Lots of ground to cover, which means that the film is more talk than action. Directed by Matthew Vaughn who co-wrote it with Jane Goldman and the team behind Thor, the use of actory actors, McAvoy and Fassbender in the lead roles works well, adding a nuance that such a plot-heavy film needs.
It's too long by about 15 minutes, and short on humour, but as a story it works and is accessible to X-Men newbies.
ACID hallucinations, sexual awakening, a shoegaze soundtrack -- yep, it's business as usual for barmy LA director/writer Gregg Araki.
Kaboom follows the exploits of a group of US college-going orgasm addicts but also lands us with some hokum about a new-world order, supernatural events and the end of the world. It all revolves around Smith (Thomas Dekker), your average, slightly emo, bi-sexual 18-year-old. He receives anonymous notes and comes across faces and objects that have been inhabiting a mysterious recurring dream of his.

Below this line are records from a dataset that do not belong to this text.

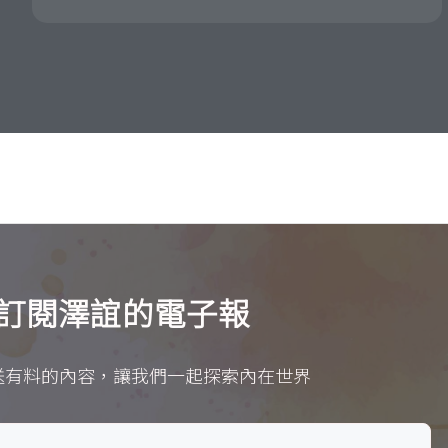
訂閱澤誼的電子報
送有料的內容，讓我們一起探索內在世界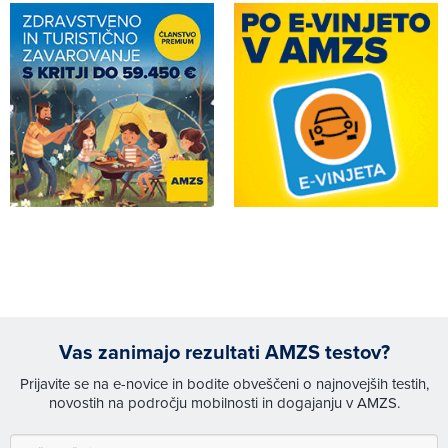
Vas zanimajo rezultati AMZS testov?
Prijavite se na e-novice in bodite obveščeni o najnovejših testih,
novostih na področju mobilnosti in dogajanju v AMZS.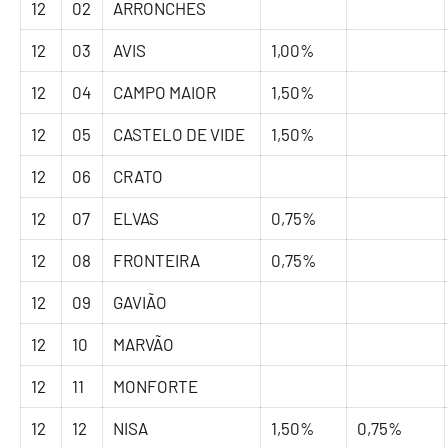
12
02
ARRONCHES
12
03
AVIS
1,00%
12
04
CAMPO MAIOR
1,50%
12
05
CASTELO DE VIDE
1,50%
12
06
CRATO
12
07
ELVAS
0,75%
12
08
FRONTEIRA
0,75%
12
09
GAVIÃO
12
10
MARVÃO
12
11
MONFORTE
12
12
NISA
1,50%
0,75%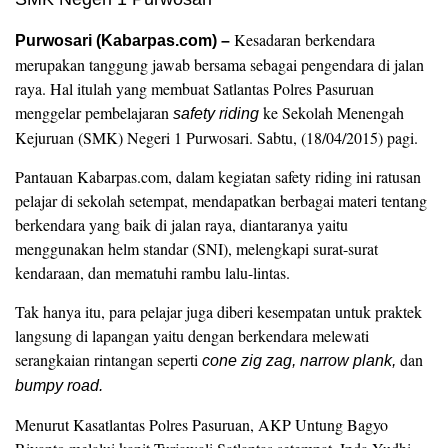
Kesadaran berkendara
Purwosari (Kabarpas.com) –
merupakan tanggung jawab bersama sebagai pengendara di jalan
raya. Hal itulah yang membuat Satlantas Polres Pasuruan
menggelar pembelajaran
ke Sekolah Menengah
safety riding
Kejuruan (SMK) Negeri 1 Purwosari. Sabtu, (18/04/2015) pagi.
Pantauan Kabarpas.com, dalam kegiatan safety riding ini ratusan
pelajar di sekolah setempat, mendapatkan berbagai materi tentang
berkendara yang baik di jalan raya, diantaranya yaitu
menggunakan helm standar (SNI), melengkapi surat-surat
kendaraan, dan mematuhi rambu lalu-lintas.
Tak hanya itu, para pelajar juga diberi kesempatan untuk praktek
langsung di lapangan yaitu dengan berkendara melewati
serangkaian rintangan seperti
dan
cone zig zag, narrow plank,
bumpy road.
Menurut Kasatlantas Polres Pasuruan, AKP Untung Bagyo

Before long, Smith is being chased about campus by dark figures in animal masks and struggling to separate hallucination from reality. This occurs in between a variety of confusing bedbound excursions. Meanwhile, his best pal is too-cool-for-school lesbian Stella (Hayley Bennett). She ends up getting it on with a French witch who exacts supernatural revenge when Stella dumps her. Like Donnie Darko for the "whatever" generation, Araki's film weds hormonal disarray with conspiracy on a global scale.
You'll leave the cinema scratching your head as to what exactly has just taken place over Kaboom's 83 minutes, yet it's oddly comforting that nutters such as Araki are skirting the fringes of popular cinema.